Her words were reassuring… and she was right.
Coping with Celiac Disease
The best tools I can recommend for someone new to a gluten-free lifestyle is to seek help of others who keep a strict gluten free diet.
My friend is a holistic health specialist and is gluten-free. She came to my house and helped me do a pantry sweep, took me grocery shopping, and taught me basic cooking skills since I’d be eating at home more often. She also taught me how to set up my gluten-free kitchen.
Another way I sought out help was from a few gluten-free friends. They recommended their favorite gluten-free brands to me and that helped me decipher what brands I should try and which I should stay away from. It can be extremely overwhelming and expensive to find “good” brands you know will taste good and help you with your cravings. Ask for help – I found my gluten-free friends couldn’t wait to share all their knowledge with me. I ate up everything they told me!
Most of all, I learned that things get easier with time. I’ve become a more confident cook. I was willing to explore new recipes and even create my own onion soup mix and more! I realized that gluten-free cooking isn’t much different than cooking in general. I found that you simply have to find the right substitutes and play with recipes to make them your own.
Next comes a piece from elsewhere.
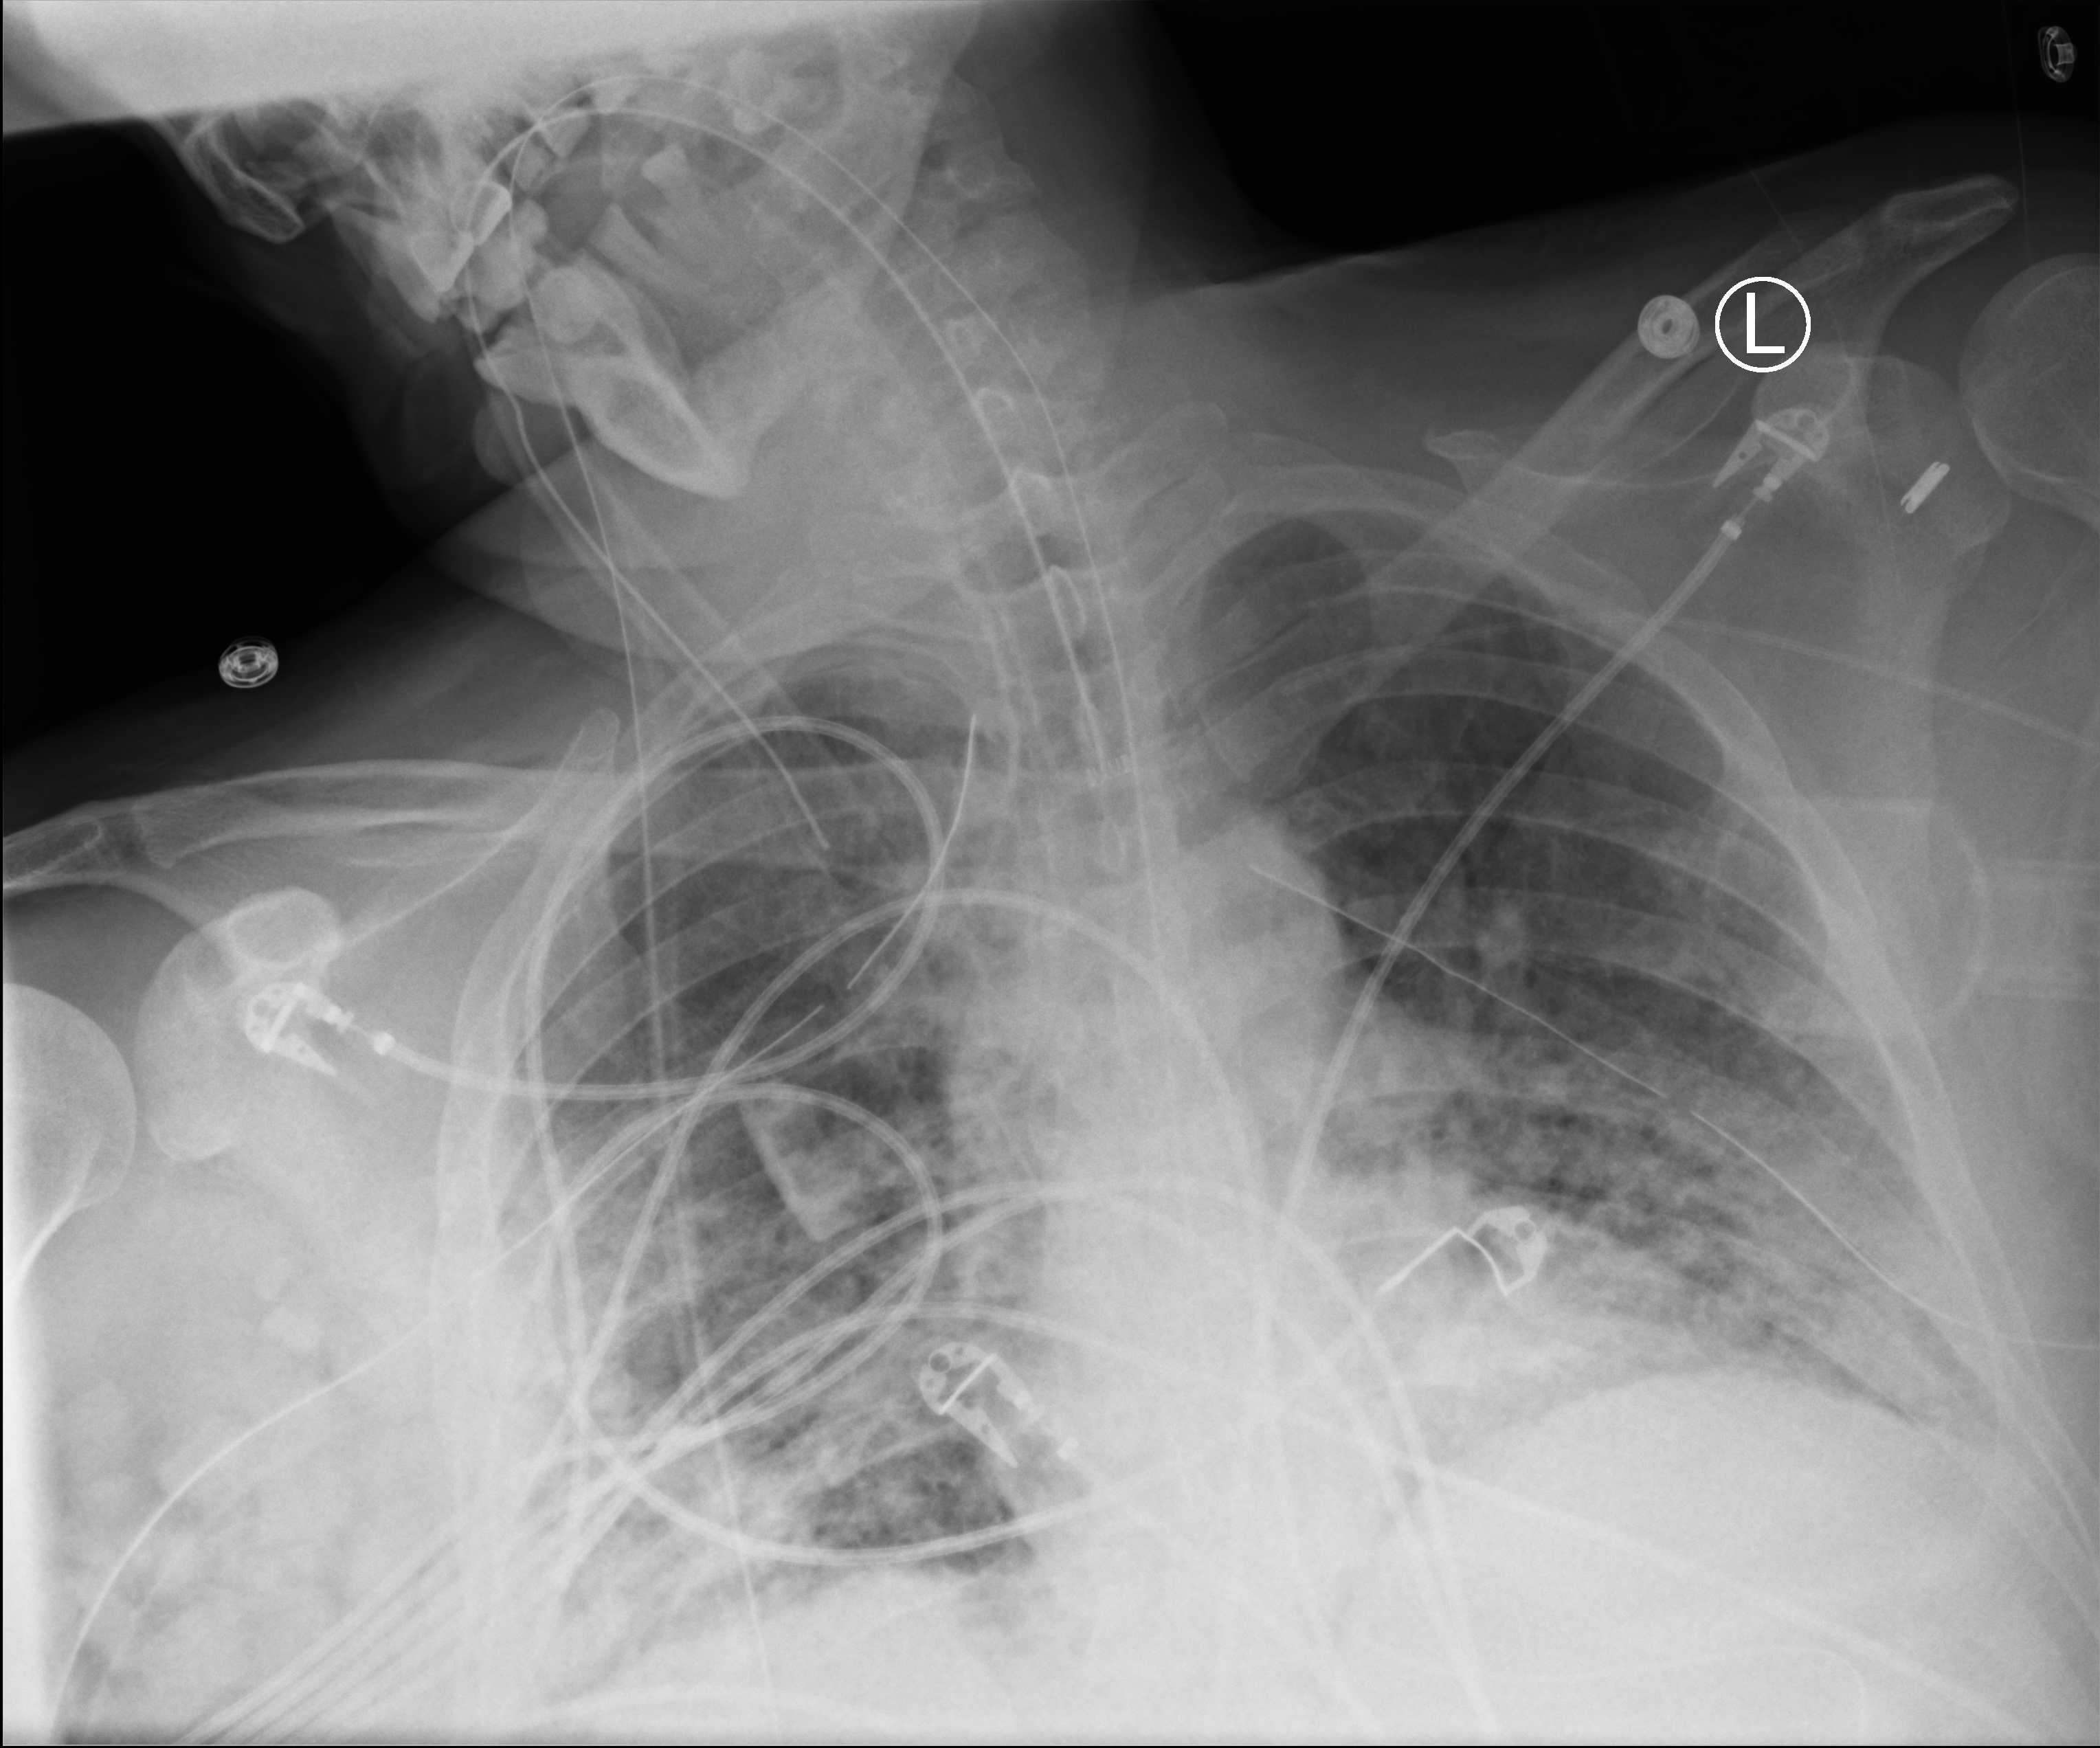
Portable chest radiograph; anteroposterior (AP) projection. Patient hospitalised with COVID-19; male, aged 18–59 years.
Admission-level facts for this patient (not findings on this image; timing relative to this image not recorded): chronic kidney disease (admission record): no; admitted to intensive care during this hospital stay: yes; length of hospital stay: 63 days.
I encourage you to read the FAQs to learn more about my favorite gluten-free things.
Healing from Celiac
Over time, I became a gluten-free guru, however, I still suffered from painful bloating and embarressing gas from time to time (it just wasn’t as painful, but still annoying).
Over the years, I learned that healing from celiac disease requires so much more than just a gluten-free diet. When you take out the bad stuff, you need to replace it with good stuff.
I encourage you to read more about How I Healed My Gut After a Celiac Diagnosis. It is the most important read of all and I detail how I put my celiac disease into remission (and I have a blood test to prove it!).
The Birth of a Good For You Gluten Free
Out of my gluten-free journey comes the birth of Good For You Gluten Free and my life as a celiac disease educator and advocate.
Good For You Gluten Free offers a place for me to share how I’m feeling, my delicious gluten-free recipes, and information to help others find their way as they navigate the gluten-free diet.
While I have found my passion in the kitchen, it has been a learning process, no doubt. You’ll see that I now feel confident enough to create new recipes, but I also love to share tried and true recipes that I’ve turned gluten-free.
My other passion is sharing information that helps others manage their chronic symptoms and who desires health. Wherever you are on the gluten spectrum – from celiac disease or a gluten sensitivity to an autoimmune disorder or wheat allergy – I am here for you. Everyone in the gluten-free community is welcome here!
Also, since the birth of Good For You Gluten Free, I went back to school to study nutrition. I’ve become a certified holistic nutrition and health coach and help others on their journey to become gluten-free AND reclaim their health.
Remember, being gluten-free doesn’t mean you can eat gluten-free junk food; rather it requires you to clean up your diet for the better.
I’ve become an outspoken advocate for celiac disease, the gluten-free diet and healthy living. I want everyone to think beyond the pillbox to see food as thy medicine and medicine as thy food.